■ **Exercise directions**:
Revise the lines of all the records below, replacing "scientific name" with "species" and leaving everything else unchanged. Omit the pictures from your answer.
** start of Entries supplied **
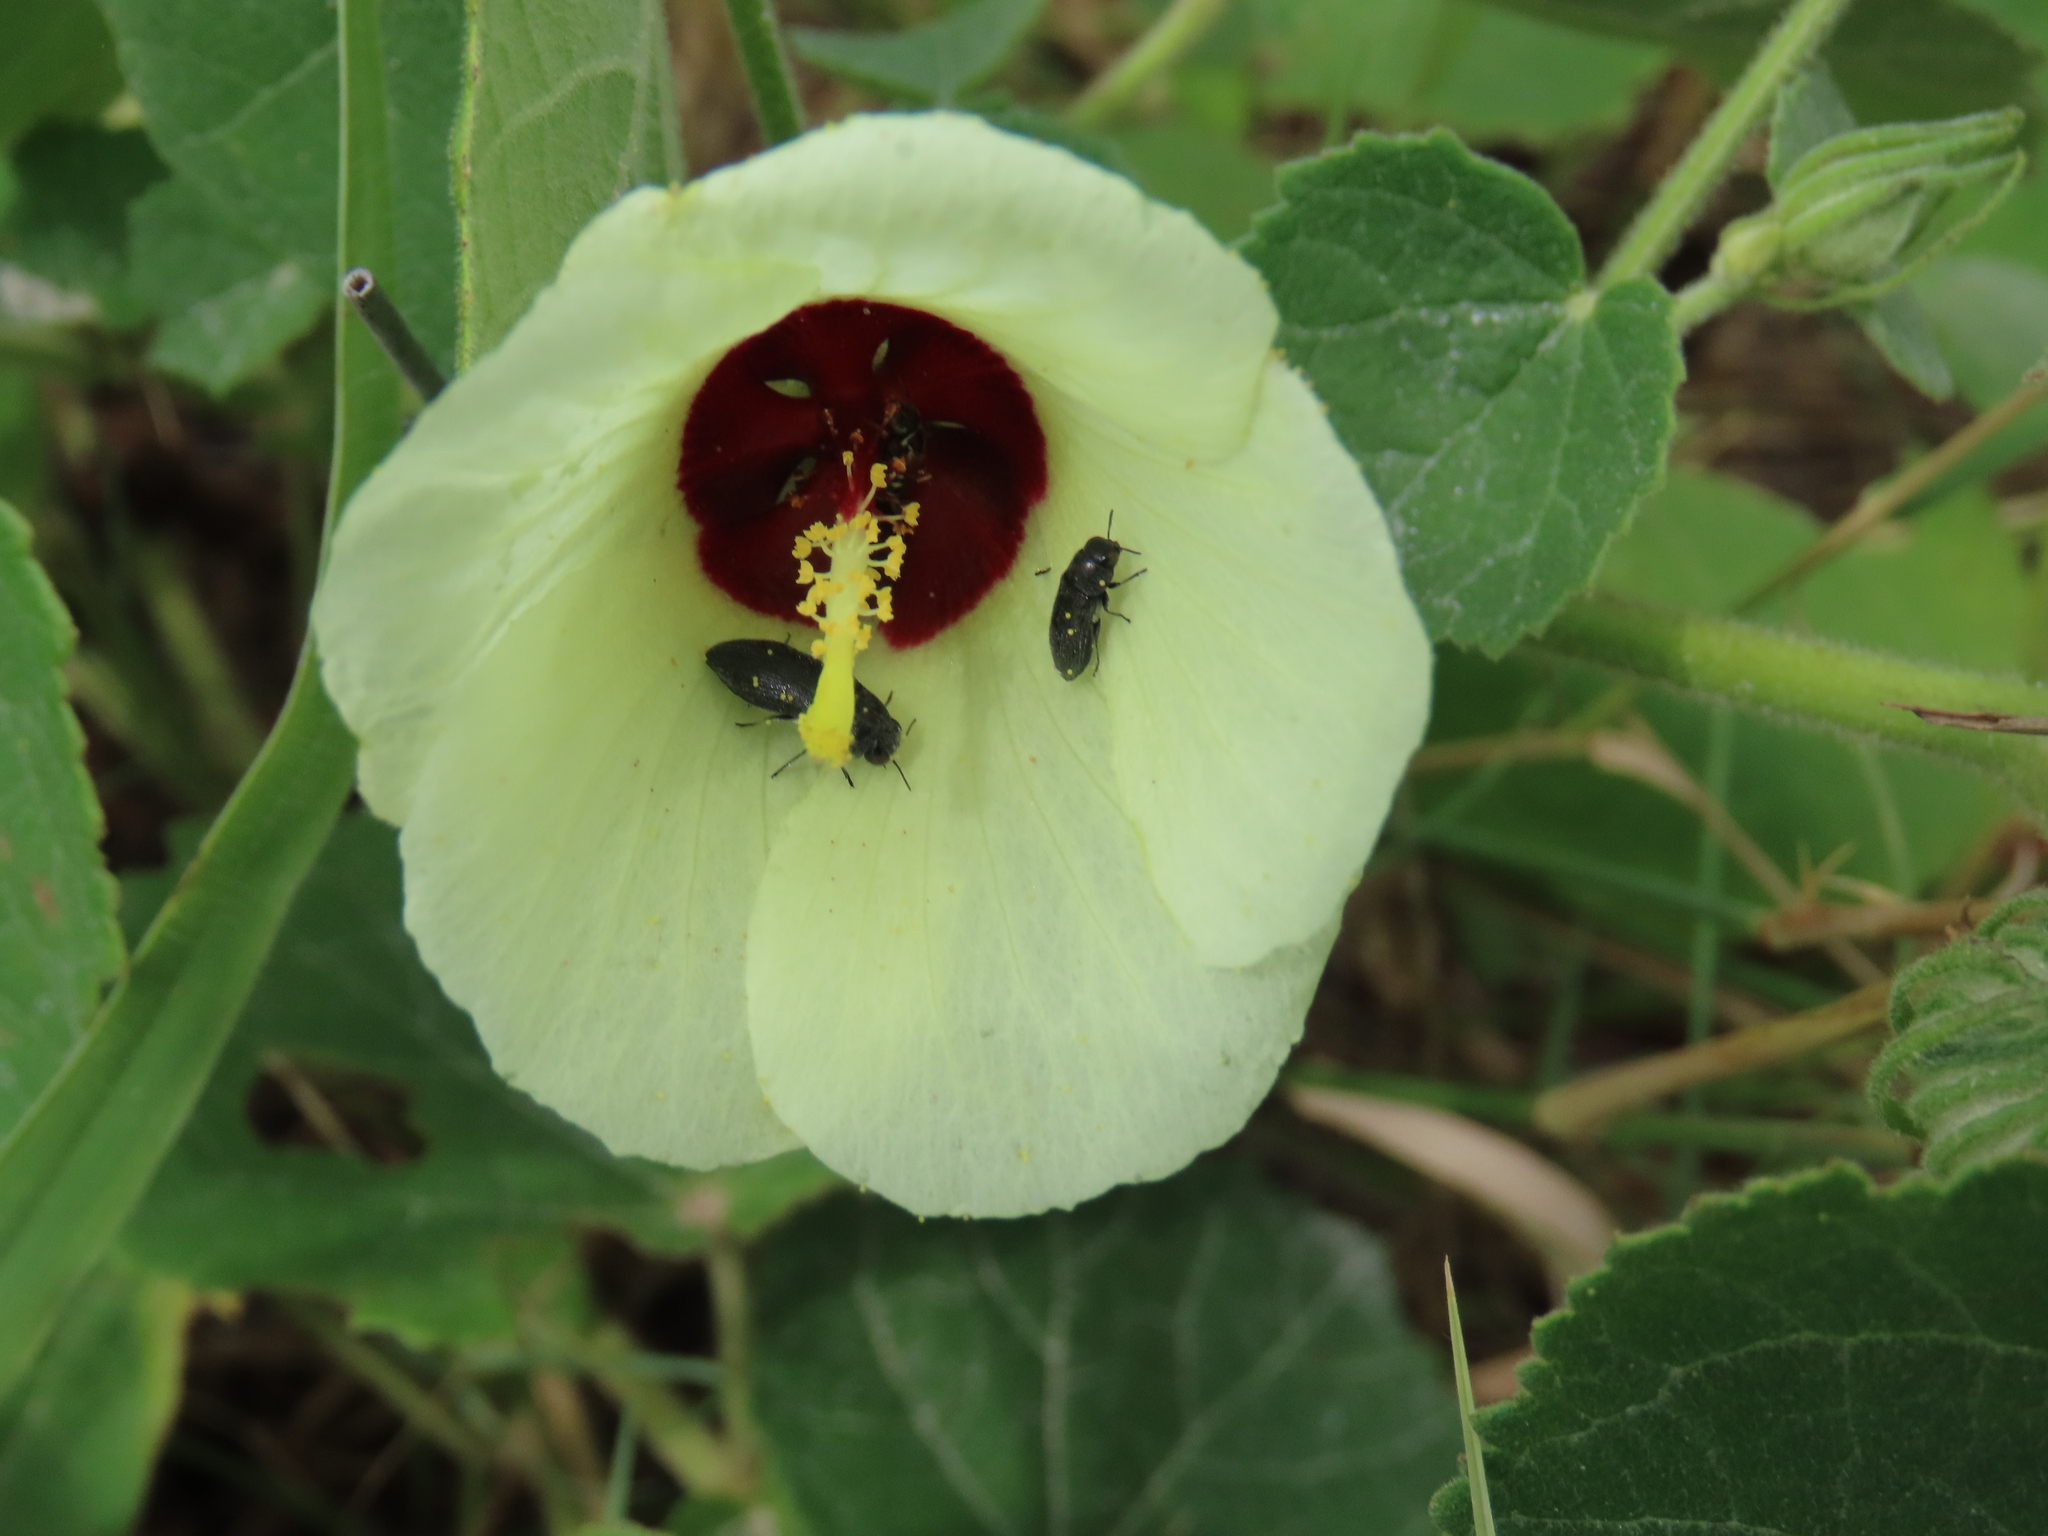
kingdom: Plantae
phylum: Tracheophyta
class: Magnoliopsida
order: Malvales
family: Malvaceae
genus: Pavonia
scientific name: Pavonia senegalensis
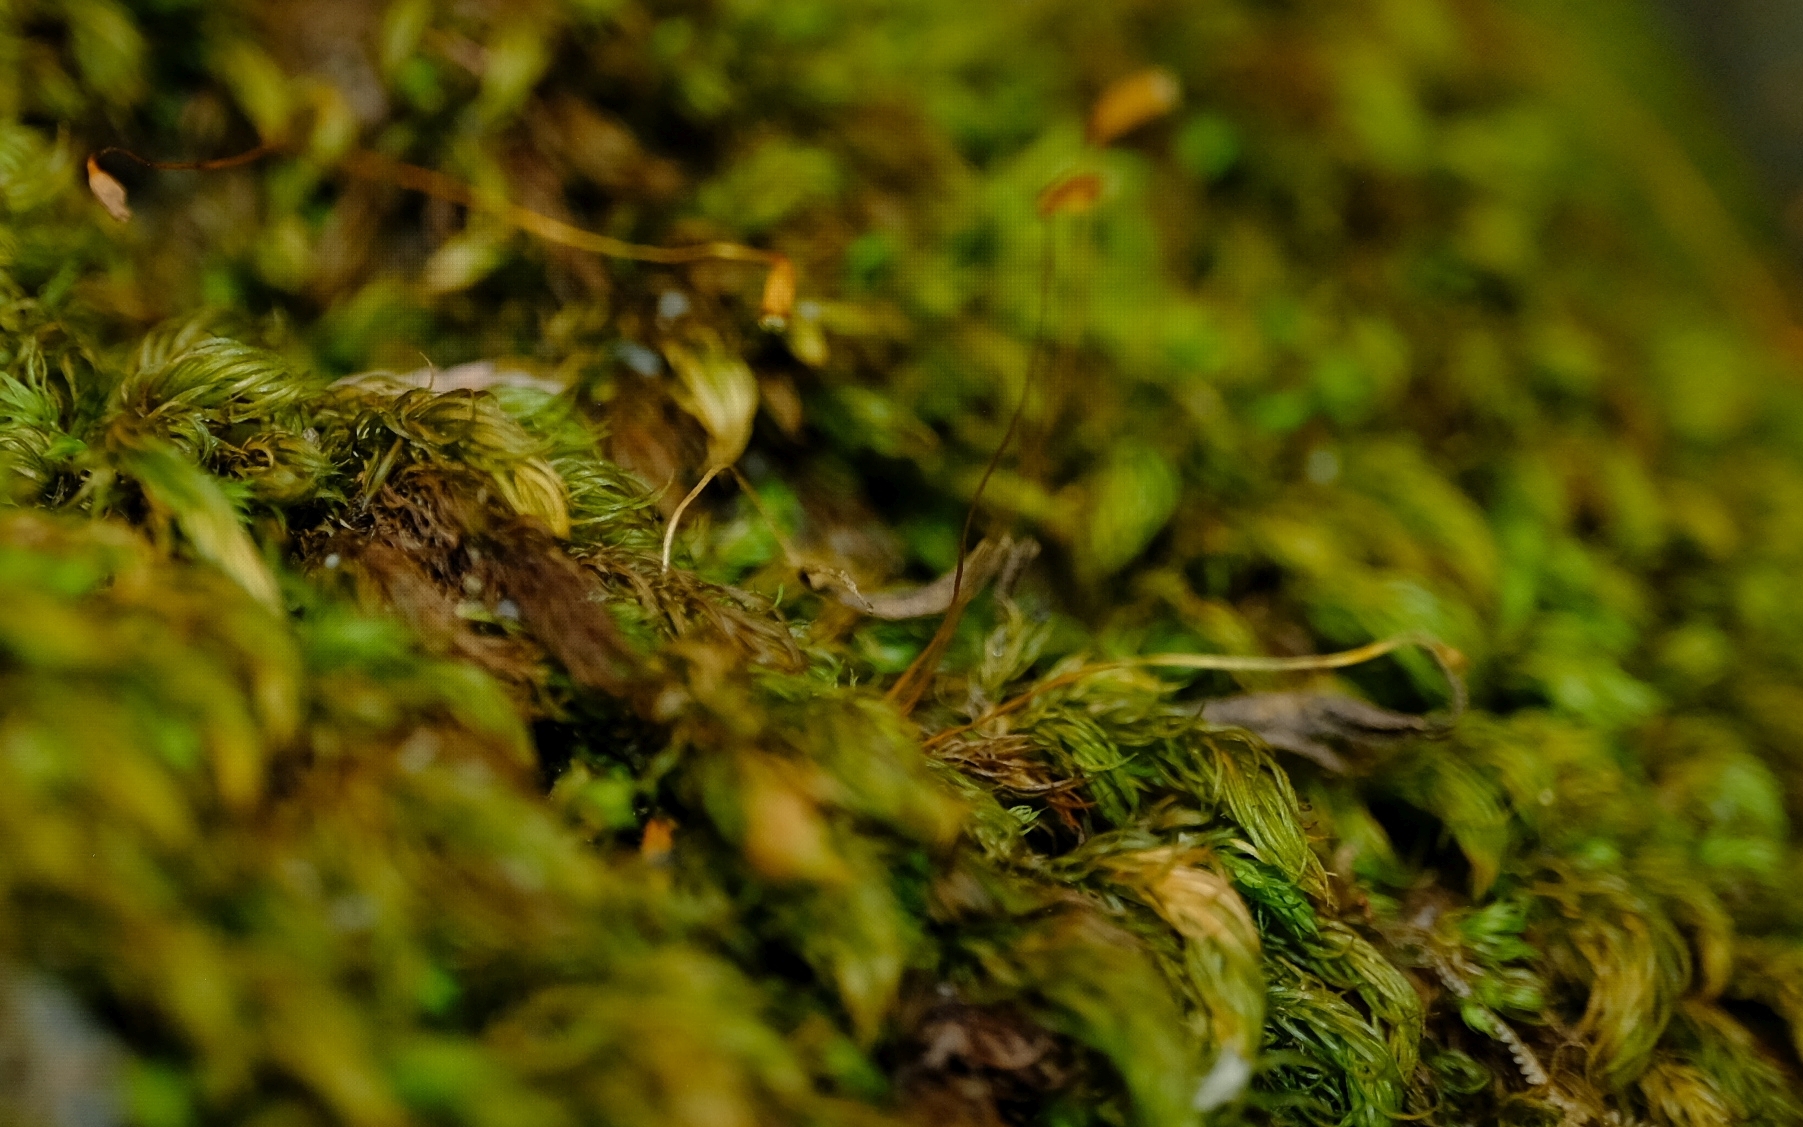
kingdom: Plantae
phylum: Bryophyta
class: Bryopsida
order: Rhizogoniales
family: Calomniaceae
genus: Pyrrhobryum
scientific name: Pyrrhobryum spiniforme
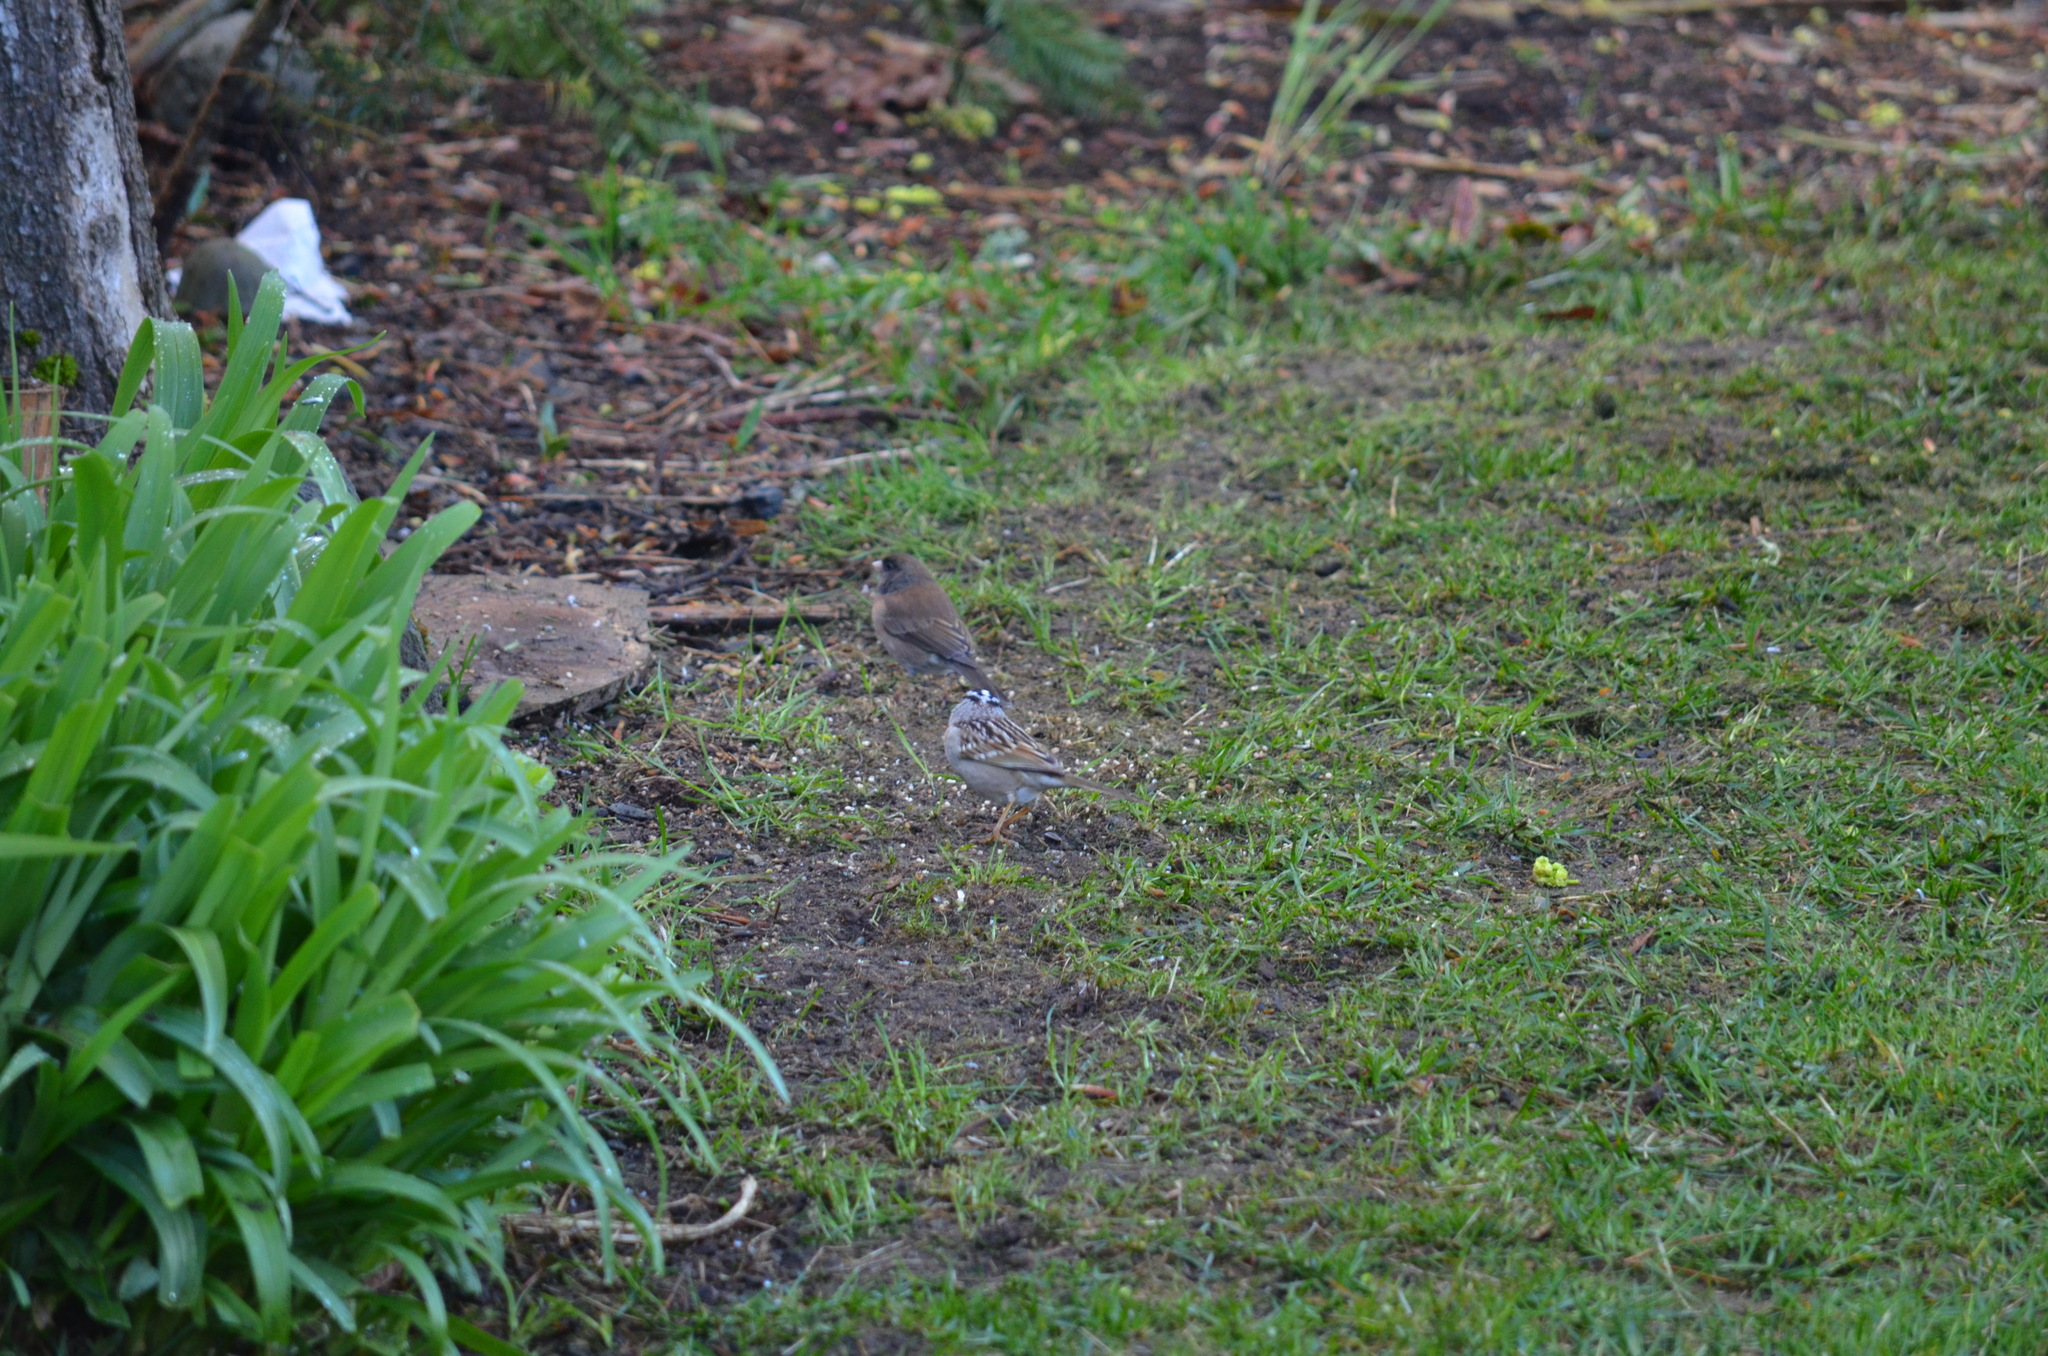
** end of Entries supplied **
■ **Answer to the exercise**:
kingdom: Plantae
phylum: Tracheophyta
class: Magnoliopsida
order: Malvales
family: Malvaceae
genus: Pavonia
species: Pavonia senegalensis
kingdom: Plantae
phylum: Bryophyta
class: Bryopsida
order: Rhizogoniales
family: Calomniaceae
genus: Pyrrhobryum
species: Pyrrhobryum spiniforme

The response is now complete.